» **The problem**
Transcribe every record as it stands and set the images aside.
--- Listed records Enclosed Below ---
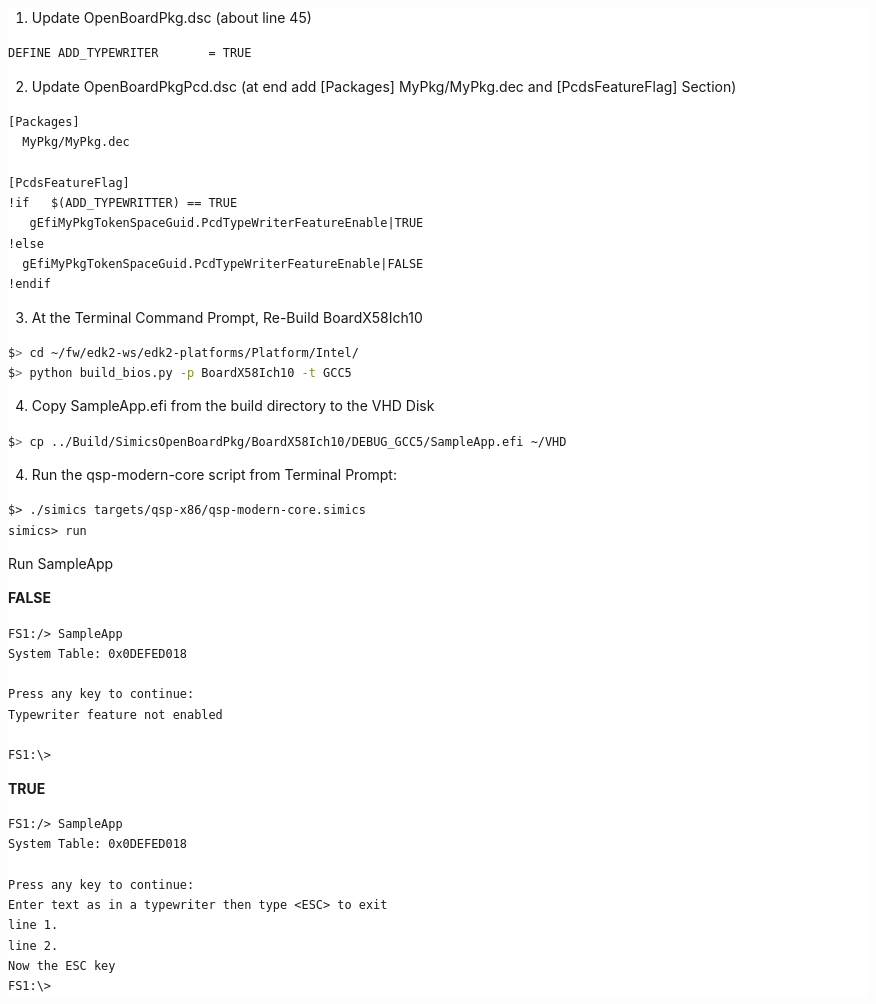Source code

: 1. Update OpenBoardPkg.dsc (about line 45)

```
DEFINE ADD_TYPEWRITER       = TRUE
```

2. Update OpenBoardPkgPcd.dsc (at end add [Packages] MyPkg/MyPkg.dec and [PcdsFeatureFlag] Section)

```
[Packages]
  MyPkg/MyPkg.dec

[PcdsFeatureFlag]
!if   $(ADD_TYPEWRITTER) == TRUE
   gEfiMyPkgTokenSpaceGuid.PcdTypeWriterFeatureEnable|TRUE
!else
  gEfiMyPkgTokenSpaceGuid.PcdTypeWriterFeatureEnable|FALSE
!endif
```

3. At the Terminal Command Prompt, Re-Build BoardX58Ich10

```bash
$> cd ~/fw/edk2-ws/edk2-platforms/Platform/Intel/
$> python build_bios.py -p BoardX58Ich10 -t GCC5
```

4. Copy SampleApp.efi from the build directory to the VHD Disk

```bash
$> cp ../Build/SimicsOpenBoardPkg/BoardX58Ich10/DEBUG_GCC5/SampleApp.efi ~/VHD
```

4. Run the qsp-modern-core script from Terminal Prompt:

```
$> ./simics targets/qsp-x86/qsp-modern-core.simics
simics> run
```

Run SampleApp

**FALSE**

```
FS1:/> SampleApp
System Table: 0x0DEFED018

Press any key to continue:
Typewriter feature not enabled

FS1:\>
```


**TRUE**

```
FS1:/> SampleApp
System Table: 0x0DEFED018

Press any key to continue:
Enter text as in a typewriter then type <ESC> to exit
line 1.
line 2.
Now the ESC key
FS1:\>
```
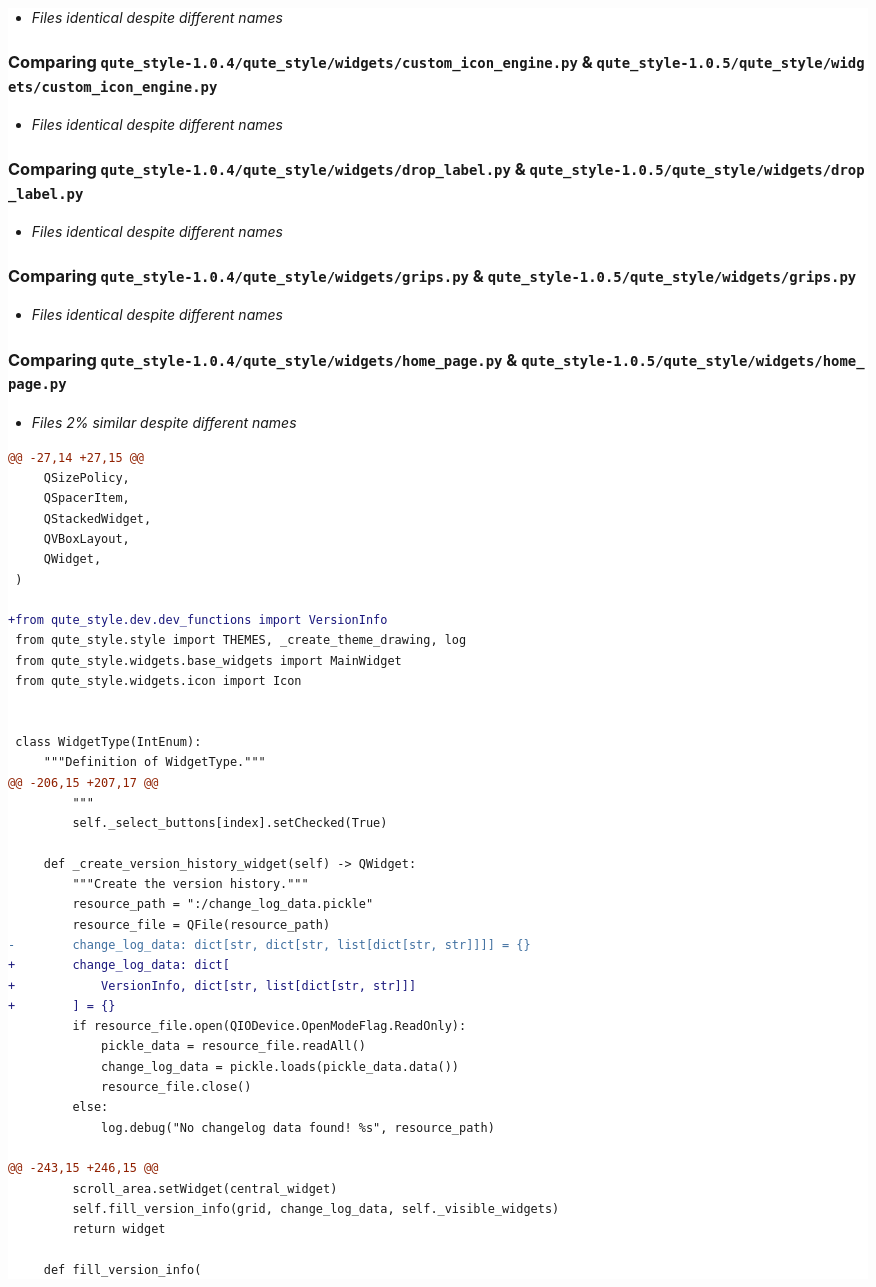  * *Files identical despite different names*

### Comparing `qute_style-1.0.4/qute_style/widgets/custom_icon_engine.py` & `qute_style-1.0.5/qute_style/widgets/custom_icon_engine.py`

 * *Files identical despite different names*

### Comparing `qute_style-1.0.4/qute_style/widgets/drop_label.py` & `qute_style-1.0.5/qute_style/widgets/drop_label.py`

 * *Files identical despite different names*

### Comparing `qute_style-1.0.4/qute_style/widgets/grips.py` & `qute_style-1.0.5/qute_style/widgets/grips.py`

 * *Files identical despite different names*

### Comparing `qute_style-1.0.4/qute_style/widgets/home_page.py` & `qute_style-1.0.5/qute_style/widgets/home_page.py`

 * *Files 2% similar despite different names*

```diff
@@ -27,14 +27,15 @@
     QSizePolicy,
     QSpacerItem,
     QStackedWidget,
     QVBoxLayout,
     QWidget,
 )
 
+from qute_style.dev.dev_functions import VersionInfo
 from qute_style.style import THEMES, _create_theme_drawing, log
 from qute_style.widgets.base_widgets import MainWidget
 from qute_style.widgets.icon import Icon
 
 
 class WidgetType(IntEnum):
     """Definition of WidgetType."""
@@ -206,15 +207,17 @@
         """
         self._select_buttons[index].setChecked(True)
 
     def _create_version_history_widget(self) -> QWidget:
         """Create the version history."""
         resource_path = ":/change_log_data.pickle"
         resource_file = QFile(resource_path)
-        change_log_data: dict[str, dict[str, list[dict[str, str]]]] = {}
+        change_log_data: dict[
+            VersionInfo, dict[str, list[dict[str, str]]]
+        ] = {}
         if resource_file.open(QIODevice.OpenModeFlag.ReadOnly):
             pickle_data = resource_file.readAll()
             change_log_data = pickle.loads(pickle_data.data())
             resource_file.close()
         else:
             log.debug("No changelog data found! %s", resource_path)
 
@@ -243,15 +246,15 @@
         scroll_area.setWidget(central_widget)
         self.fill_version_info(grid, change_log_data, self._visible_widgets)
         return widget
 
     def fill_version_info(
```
--- End of Enclosed Listed records ---
» **Answer for this exercise**
Source code

: 1. Update OpenBoardPkg.dsc (about line 45)

```
DEFINE ADD_TYPEWRITER       = TRUE
```

2. Update OpenBoardPkgPcd.dsc (at end add [Packages] MyPkg/MyPkg.dec and [PcdsFeatureFlag] Section)

```
[Packages]
  MyPkg/MyPkg.dec

[PcdsFeatureFlag]
!if   $(ADD_TYPEWRITTER) == TRUE
   gEfiMyPkgTokenSpaceGuid.PcdTypeWriterFeatureEnable|TRUE
!else
  gEfiMyPkgTokenSpaceGuid.PcdTypeWriterFeatureEnable|FALSE
!endif
```

3. At the Terminal Command Prompt, Re-Build BoardX58Ich10

```bash
$> cd ~/fw/edk2-ws/edk2-platforms/Platform/Intel/
$> python build_bios.py -p BoardX58Ich10 -t GCC5
```

4. Copy SampleApp.efi from the build directory to the VHD Disk

```bash
$> cp ../Build/SimicsOpenBoardPkg/BoardX58Ich10/DEBUG_GCC5/SampleApp.efi ~/VHD
```

4. Run the qsp-modern-core script from Terminal Prompt:

```
$> ./simics targets/qsp-x86/qsp-modern-core.simics
simics> run
```

Run SampleApp

**FALSE**

```
FS1:/> SampleApp
System Table: 0x0DEFED018

Press any key to continue:
Typewriter feature not enabled

FS1:\>
```


**TRUE**

```
FS1:/> SampleApp
System Table: 0x0DEFED018

Press any key to continue:
Enter text as in a typewriter then type <ESC> to exit
line 1.
line 2.
Now the ESC key
FS1:\>
```
  * *Files identical despite different names*

### Comparing `qute_style-1.0.4/qute_style/widgets/custom_icon_engine.py` & `qute_style-1.0.5/qute_style/widgets/custom_icon_engine.py`

 * *Files identical despite different names*

### Comparing `qute_style-1.0.4/qute_style/widgets/drop_label.py` & `qute_style-1.0.5/qute_style/widgets/drop_label.py`

 * *Files identical despite different names*

### Comparing `qute_style-1.0.4/qute_style/widgets/grips.py` & `qute_style-1.0.5/qute_style/widgets/grips.py`

 * *Files identical despite different names*

### Comparing `qute_style-1.0.4/qute_style/widgets/home_page.py` & `qute_style-1.0.5/qute_style/widgets/home_page.py`

 * *Files 2% similar despite different names*

```diff
@@ -27,14 +27,15 @@
     QSizePolicy,
     QSpacerItem,
     QStackedWidget,
     QVBoxLayout,
     QWidget,
 )
 
+from qute_style.dev.dev_functions import VersionInfo
 from qute_style.style import THEMES, _create_theme_drawing, log
 from qute_style.widgets.base_widgets import MainWidget
 from qute_style.widgets.icon import Icon
 
 
 class WidgetType(IntEnum):
     """Definition of WidgetType."""
@@ -206,15 +207,17 @@
         """
         self._select_buttons[index].setChecked(True)
 
     def _create_version_history_widget(self) -> QWidget:
         """Create the version history."""
         resource_path = ":/change_log_data.pickle"
         resource_file = QFile(resource_path)
-        change_log_data: dict[str, dict[str, list[dict[str, str]]]] = {}
+        change_log_data: dict[
+            VersionInfo, dict[str, list[dict[str, str]]]
+        ] = {}
         if resource_file.open(QIODevice.OpenModeFlag.ReadOnly):
             pickle_data = resource_file.readAll()
             change_log_data = pickle.loads(pickle_data.data())
             resource_file.close()
         else:
             log.debug("No changelog data found! %s", resource_path)
 
@@ -243,15 +246,15 @@
         scroll_area.setWidget(central_widget)
         self.fill_version_info(grid, change_log_data, self._visible_widgets)
         return widget
 
     def fill_version_info(
```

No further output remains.